Return the data exactly, apart from leaving out the pictures.

[Stored data]
---

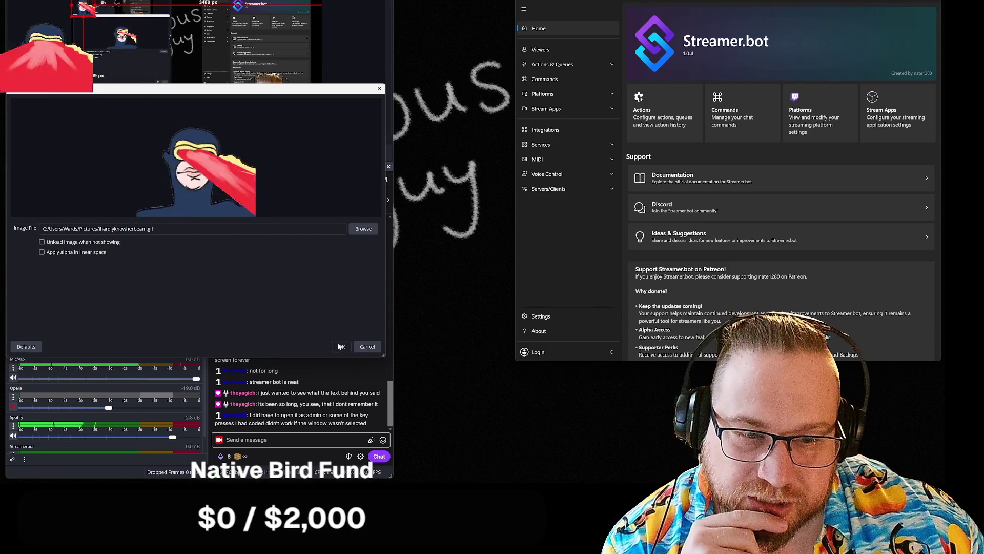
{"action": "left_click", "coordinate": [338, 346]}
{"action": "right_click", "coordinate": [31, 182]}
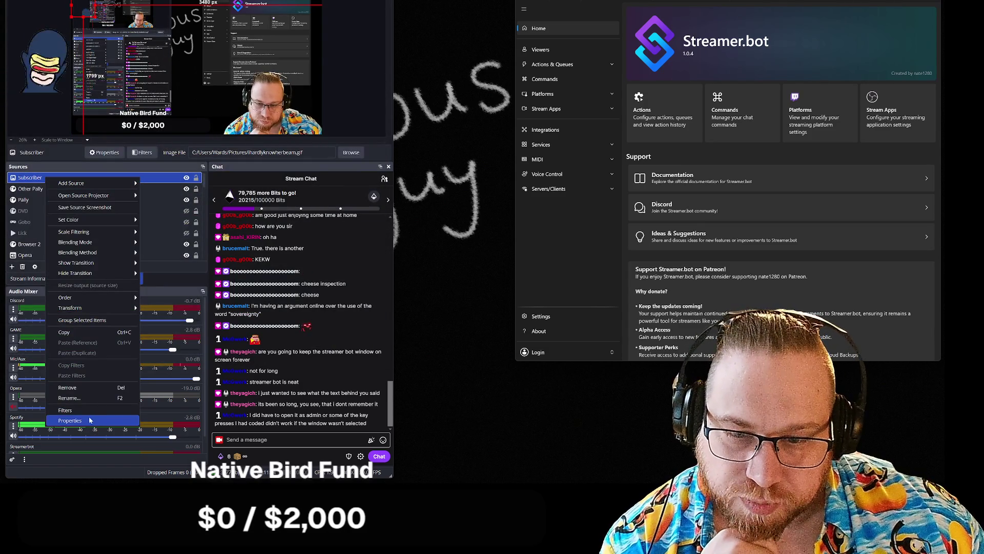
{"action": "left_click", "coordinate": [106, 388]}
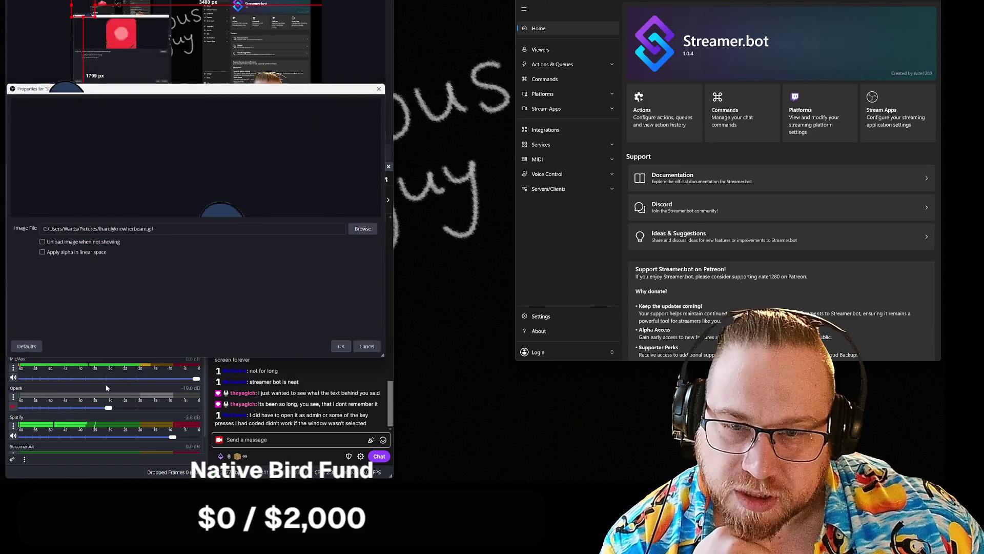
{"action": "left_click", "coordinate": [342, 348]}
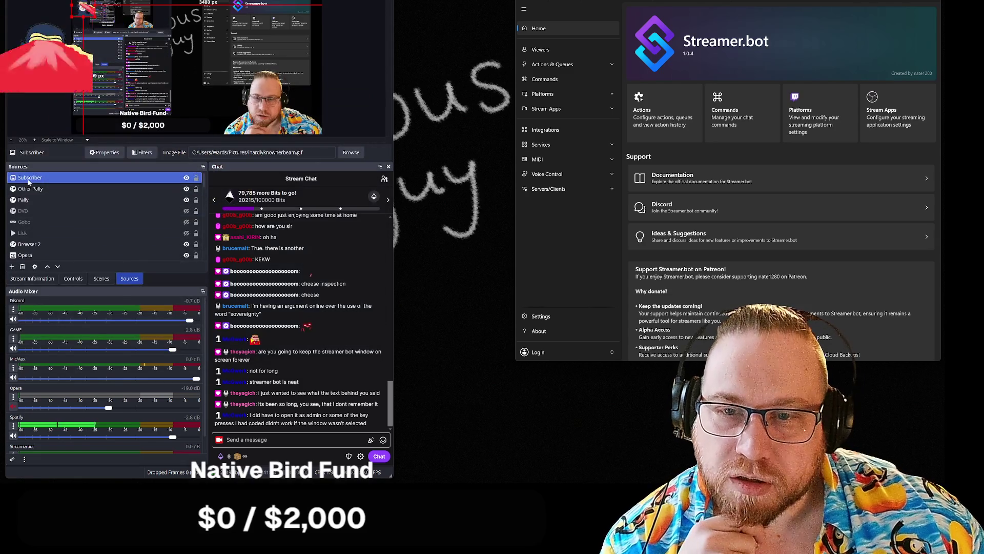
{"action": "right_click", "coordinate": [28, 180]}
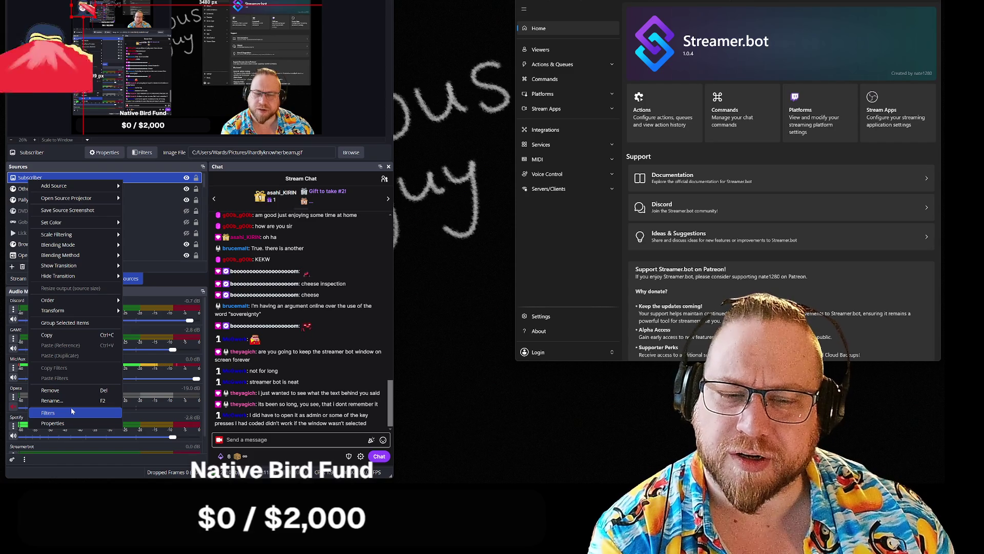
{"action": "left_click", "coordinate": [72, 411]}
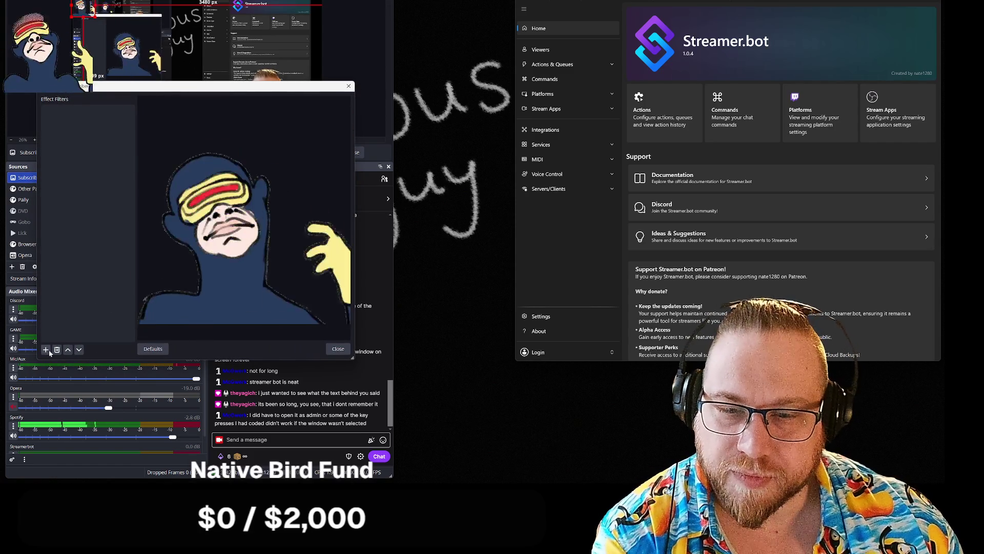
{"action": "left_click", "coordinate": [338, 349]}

---

EXERCISE ANSWER:
{"action": "left_click", "coordinate": [338, 346]}
{"action": "right_click", "coordinate": [31, 182]}
{"action": "left_click", "coordinate": [106, 388]}
{"action": "left_click", "coordinate": [342, 348]}
{"action": "right_click", "coordinate": [28, 180]}
{"action": "left_click", "coordinate": [72, 411]}
{"action": "left_click", "coordinate": [338, 349]}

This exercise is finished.